Aah! See! I knew I wasn't good enough to keep you.
Why couldn't you just admit that you you You were taking a cpr class.
Well, um Don't don't let me interrupt.
Carry on! Friend of yours? I guess that display was pretty pathetic.
That was light-years beyond pathetic.
It was the salute, wasn't it? I can't blame you for not liking me right now.
I don't like me right now.
I wish there was something else I could say to you to convince you you're a terrific guy, but you don't believe it yourself, and I can't keep trying.
You're you're just a little too nutty.
I'm sorry.
Dr.
howser? Dr.
canfield, what can you tell us? Please, please, I have a brief statement.
Then I'll take your questions.
One of the first things they teach you in medical school is when you see hoofprints, think horses, not zebras.
This means rule out the ordinary before chasing after the extraordinary.
In my zeal to live up to my status as a genius, I went off in search of a few major zebras.
Uh, unfortunately, it contributed to a variety of rumors, and I apologize for that.
Kelly Phillips has the measles.
What? The measles? That's it? What took you so long? Well, I've never seen measles before.
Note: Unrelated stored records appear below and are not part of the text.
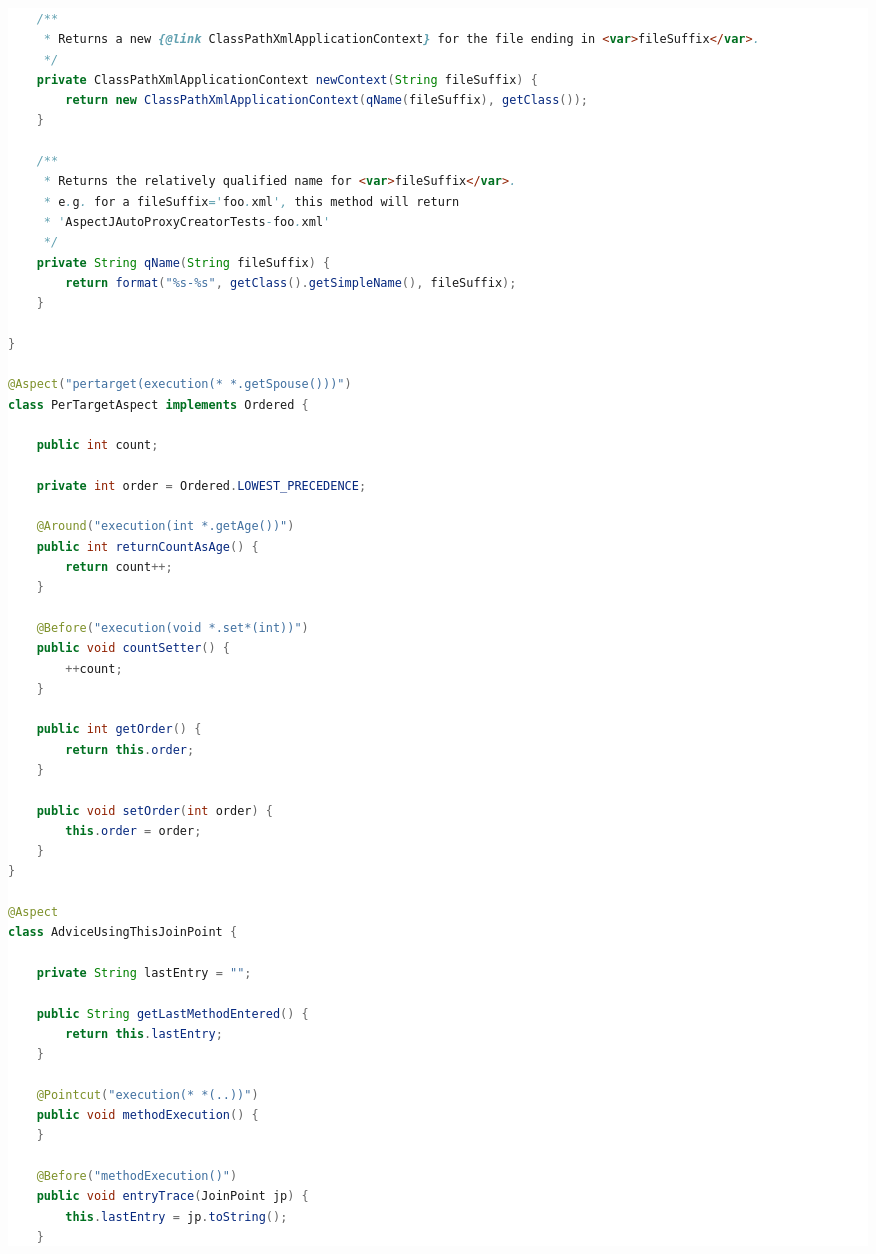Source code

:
 ```java
	/**
	 * Returns a new {@link ClassPathXmlApplicationContext} for the file ending in <var>fileSuffix</var>.
	 */
	private ClassPathXmlApplicationContext newContext(String fileSuffix) {
		return new ClassPathXmlApplicationContext(qName(fileSuffix), getClass());
	}

	/**
	 * Returns the relatively qualified name for <var>fileSuffix</var>.
	 * e.g. for a fileSuffix='foo.xml', this method will return
	 * 'AspectJAutoProxyCreatorTests-foo.xml'
	 */
	private String qName(String fileSuffix) {
		return format("%s-%s", getClass().getSimpleName(), fileSuffix);
	}

}

@Aspect("pertarget(execution(* *.getSpouse()))")
class PerTargetAspect implements Ordered {

	public int count;

	private int order = Ordered.LOWEST_PRECEDENCE;

	@Around("execution(int *.getAge())")
	public int returnCountAsAge() {
		return count++;
	}

	@Before("execution(void *.set*(int))")
	public void countSetter() {
		++count;
	}

	public int getOrder() {
		return this.order;
	}

	public void setOrder(int order) {
		this.order = order;
	}
}

@Aspect
class AdviceUsingThisJoinPoint {

	private String lastEntry = "";

	public String getLastMethodEntered() {
		return this.lastEntry;
	}

	@Pointcut("execution(* *(..))")
	public void methodExecution() {
	}

	@Before("methodExecution()")
	public void entryTrace(JoinPoint jp) {
		this.lastEntry = jp.toString();
	}

```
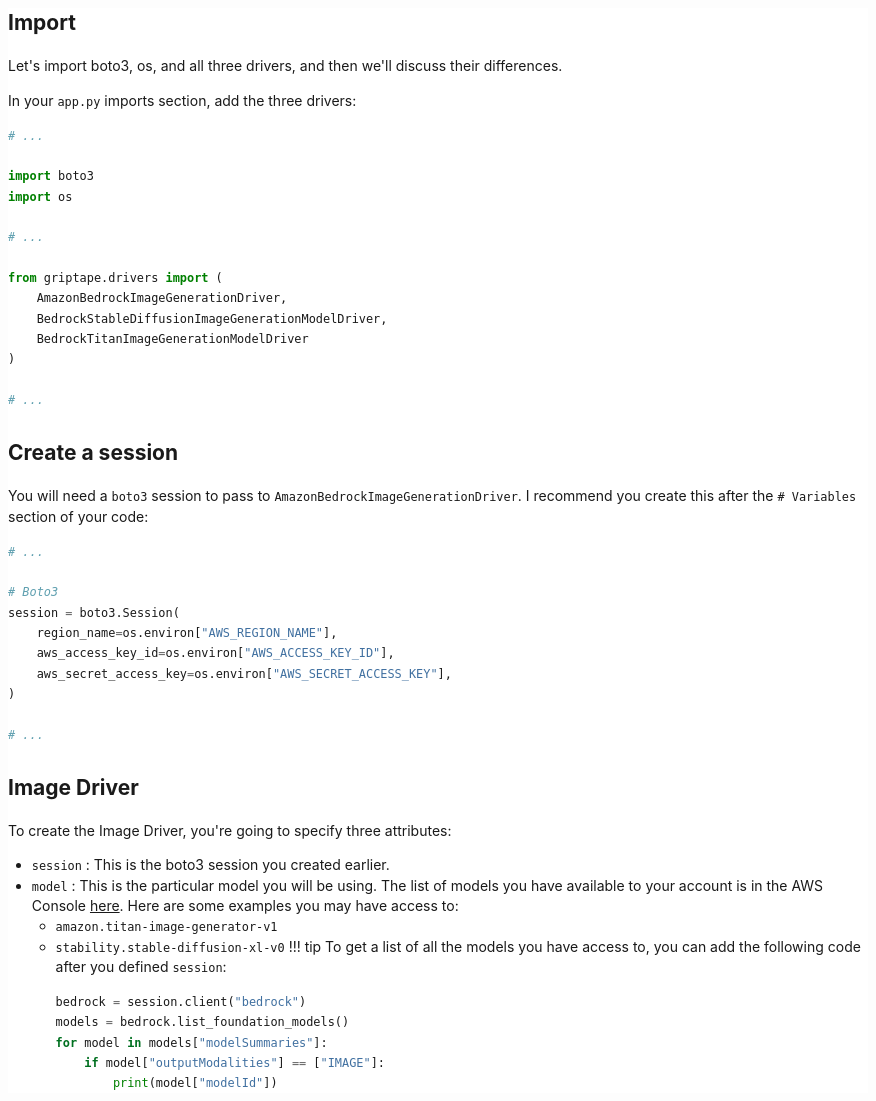 ## Import

Let's import boto3, os, and all three drivers, and then we'll discuss their differences.

In your `app.py` imports section, add the three drivers:

```python
# ...

import boto3
import os

# ...

from griptape.drivers import (
    AmazonBedrockImageGenerationDriver,
    BedrockStableDiffusionImageGenerationModelDriver,
    BedrockTitanImageGenerationModelDriver
)

# ...

```

## Create a session

You will need a `boto3` session to pass to `AmazonBedrockImageGenerationDriver`. I recommend you create this after the `# Variables` section of your code:

```python
# ...

# Boto3
session = boto3.Session(
    region_name=os.environ["AWS_REGION_NAME"],
    aws_access_key_id=os.environ["AWS_ACCESS_KEY_ID"],
    aws_secret_access_key=os.environ["AWS_SECRET_ACCESS_KEY"],
)

# ...
```

## Image Driver

To create the Image Driver, you're going to specify three attributes:

* `session` : This is the boto3 session you created earlier.
* `model` : This is the particular model you will be using. The list of models you have available to your account is in the AWS Console [here](https://us-east-1.console.aws.amazon.com/bedrock/modelaccess). Here are some examples you may have access to:
    * `amazon.titan-image-generator-v1`
    * `stability.stable-diffusion-xl-v0`
    !!! tip
        To get a list of all the models you have access to, you can add the following code after you defined `session`:
        ```python
        bedrock = session.client("bedrock")
        models = bedrock.list_foundation_models()
        for model in models["modelSummaries"]:
            if model["outputModalities"] == ["IMAGE"]:
                print(model["modelId"])    
        ```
Actually, neither have most doctors.
An aggressive immunization campaign in the late fifties pretty much eradicated measles in this country, but Kelly is part of a growing epidemic of people whose immunity has waned since childhood due to a less-than-effective batch of vaccines.
If you're around Kelly's age, we'd be happy to revaccinate you here at eastman free of charge.
The credit for the diagnosis should go to one of our housekeepers, Joyce So, vin, did I look like a complete idiot? Oh, you were wonderful, doog.
I'm very happy for you.
I'm sorry about Laura, vin.
Yeah, well, you should be sorry.
You failed to mention that after my first sexual experience, I'd be temporarily insane.
Somehow I don't think that would have stopped you.
Oh, good point.
What was I thinking of? Vin, you've been through a lot these past few months Moving out, your house being sold, your parents' divorce.
That's enough to make anyone a little insecure.
Yeah, I guess you're right.
I mean, it's kind of hard to trust a six-week relationship after watching one that lasted 30 years fall apart.
You should talk to someone.
I'm talking to you.
No, I'm talking about a professional.
What, you mean like a shrink? You should try and work this thing out.
I don't know, doog.
It seems kind of drastic.
A lot of kids our age go to therapists.
It's nothing to be ashamed of.
Maybe I could call that Dr.
Greenberg guy.
Maybe he'd cut me a break, seeing as I'm your friend.
You know, doog, life is so full of those bitter ironies.
I mean, think about it.
If I hadn't been with Laura, I might still be with Laura.
I'm not a casual-sex guy.
I'm more of a commitment guy.
I just pray I don't have to wait another 19 years before I get to commit again.
Say a little prayer for me, will you, doog?